Savings Accounts Vs. Money Market Accounts: The Case For Each

With the economy still in a state of disarray and interest rates so low you almost need a magnifying glass to see them, savers across the country are looking for safe ways to earn a respectable yield on their money.

Corporate failures and government bailouts have left people scrambling to put their money in only the safest of places. Lately, that has meant banks where FDIC insurance of up to $250,000 protects their hard earned assets.

Sticking with bank products means you’re left with relatively few options such as CDs. If you don’t want to lock up your money for a long period of time, your two primary options for your money are savings accounts and money market accounts.

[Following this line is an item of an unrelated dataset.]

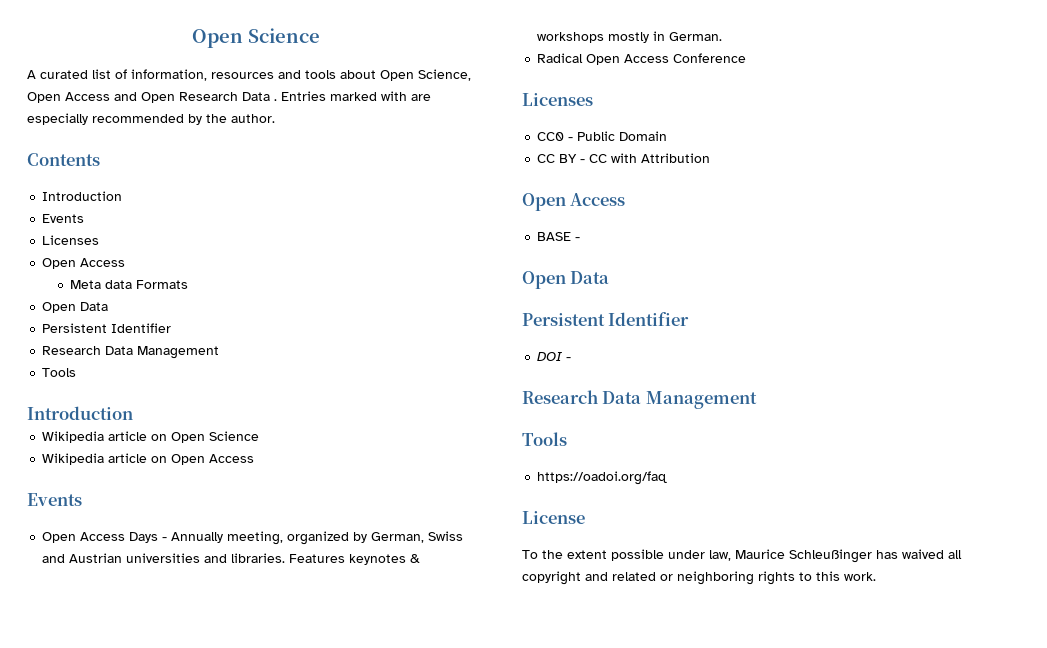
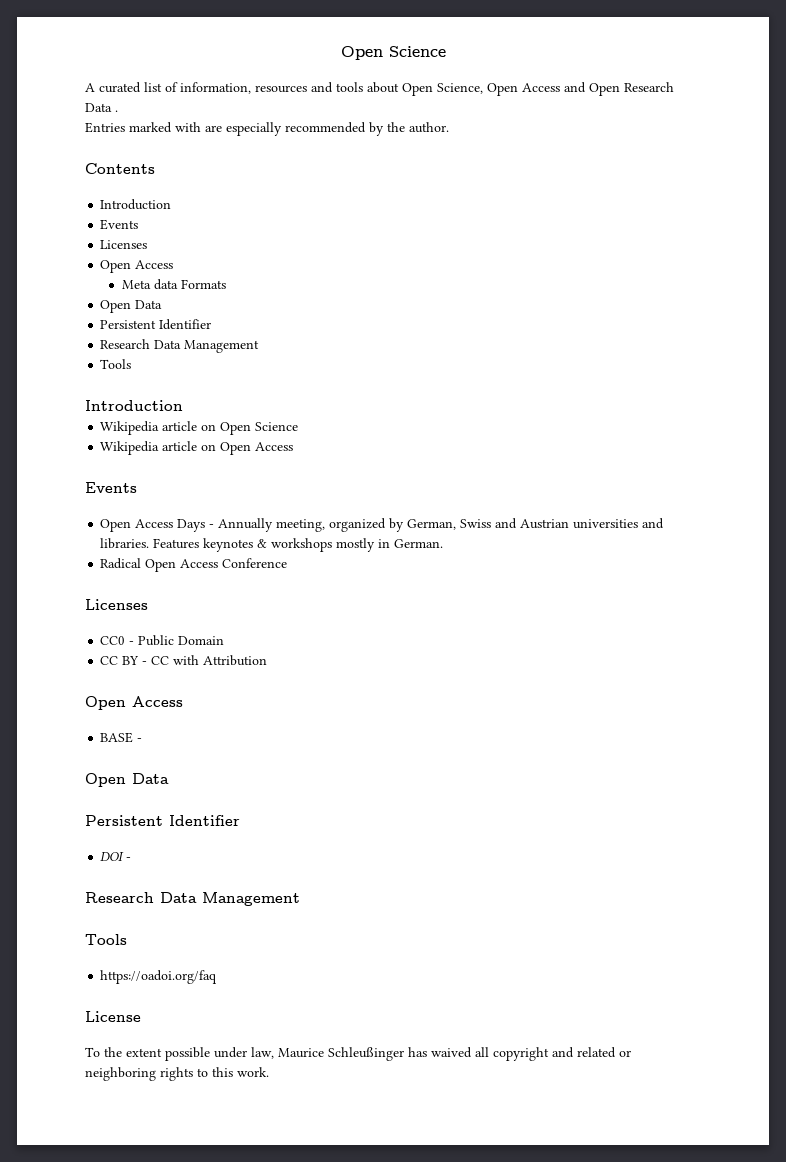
(277, 100) none -> (118, 111) //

Which one is better? Each has its advantages and may be more appropriate depending on what you’re looking for and how much you have to play with. And actually there is one more option we should compare and contrast along with the bank savings account and the bank money market account – the money market mutual fund. Let’s take a look at all three.

Bank savings account

Two of the primary reasons that people put their money into a savings account is they are looking for safety and a low required minimum balance.

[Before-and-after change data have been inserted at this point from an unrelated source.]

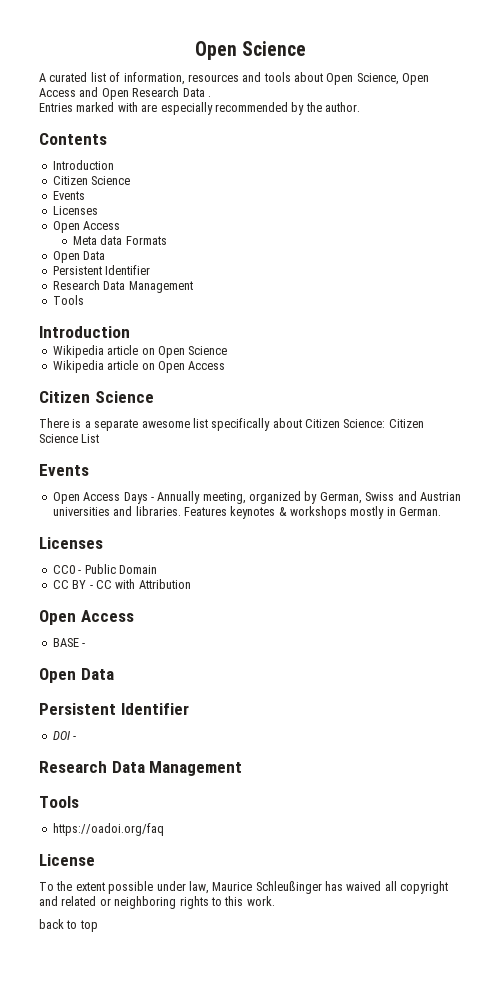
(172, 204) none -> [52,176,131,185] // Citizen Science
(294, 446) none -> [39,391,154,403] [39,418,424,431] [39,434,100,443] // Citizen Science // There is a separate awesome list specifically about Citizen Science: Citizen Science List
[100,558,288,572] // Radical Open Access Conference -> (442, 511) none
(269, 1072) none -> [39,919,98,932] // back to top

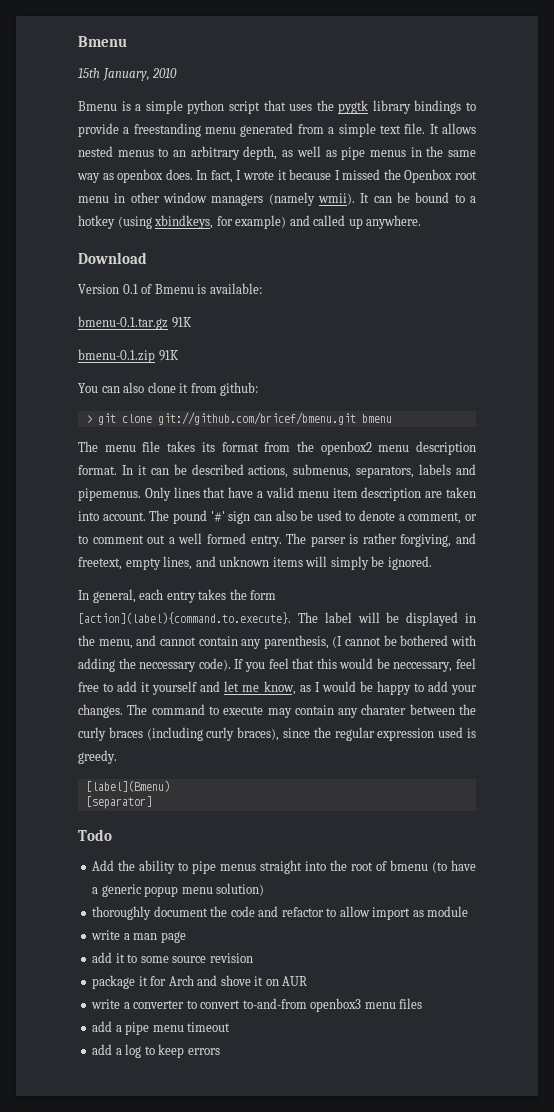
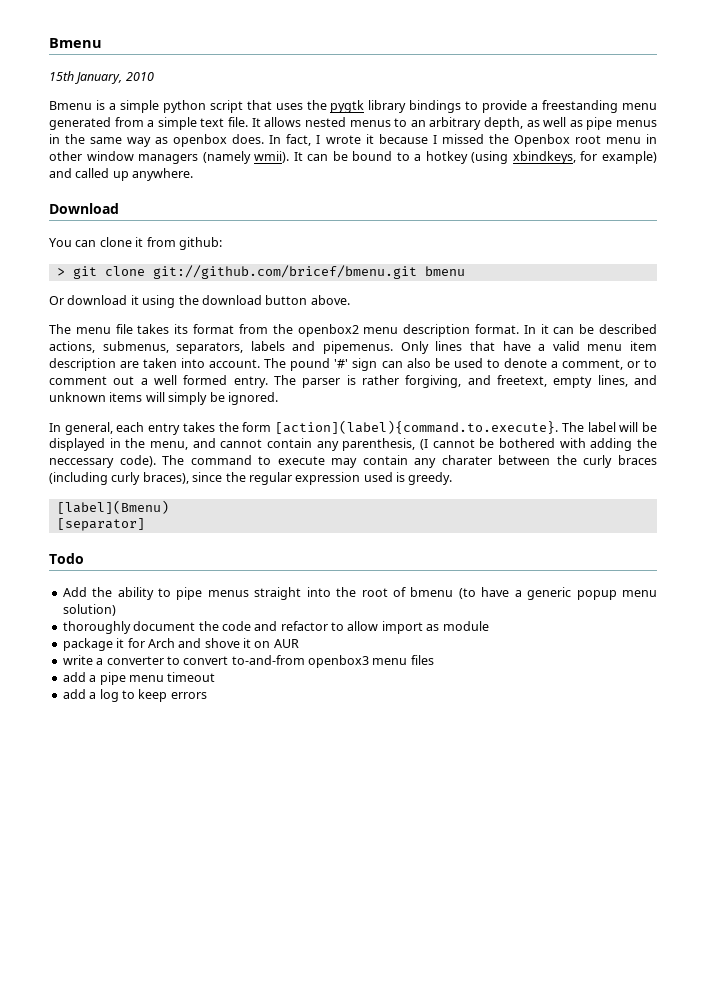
[78,283,262,294] [78,316,192,330] [78,349,179,363] // Version 0.1 of Bmenu is available: // bmenu-0.1.tar.gz 91K // bmenu-0.1.zip 91K -> (119, 208) none
[123,382,145,393] also -> (97, 243) none
(392, 418) none -> [49,295,350,308] // Or download it using the download button above.
[234,658,476,672] [78,681,477,695] [78,704,123,718] If you feel that this would be neccessary, feel free to add it yourself and let me know, as I would be happy to add your changes. -> (156, 461) none
[91,930,186,943] [92,952,253,963] // write a man page // add it to some source revision -> (489, 626) none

Savings accounts provide the protection of FDIC insurance but the yields on these accounts are so low you’ll earn almost nothing by parking your money here. For many in today’s economic environment, the safety that comes with parking your money at a bank is more important than the yield.

Savings accounts have low minimum balance requirements and you can generally access your money whenever you need it.

Bank money market account

If you have a bigger balance available and are looking to squeeze out a bit of a higher yield, the bank money market account may be more appropriate.

Money market accounts carry the same FDIC insurance as savings accounts so your money is still secure. In exchange for a higher yield, money markets typically require higher minimum balance and possibly a daily balance requirement in order to earn the advertised yield and avoid monthly maintenance fees.

Also, money market accounts are not meant to be high transaction accounts. Usually, there are a maximum number of transactions you’re allowed to perform.

Money market mutual fund

Money market mutual funds are organized and managed like other mutual funds – as a managed pool of securities. And they’re not bank products. They’re run and administered by brokerages and investment firms.

This means they don’t carry the FDIC insurance guarantee. Does that make them a significantly riskier option? Not really.

Investment firms manage money market mutual funds so that they are ultra-safe. Typically, these funds carry only very short-term securities of the highest quality. That doesn’t necessarily mean that you can’t lose money on these but the odds of that happening are extremely low.

The primary advantage of money market mutual funds is the additional yield. These funds tend to offer a higher yield to compensate for the lack of FDIC insurance and this could easily add up to a couple of percentage points above savings account yields.

Which of the three options is best for you depends on your personal situation and your risk tolerance. Some prefer to go for the highest yield while some prefer the “bricks and mortar” safety of their bank up the street.

Each option has its advantages but it’s up to you to understand your options and make the best choice.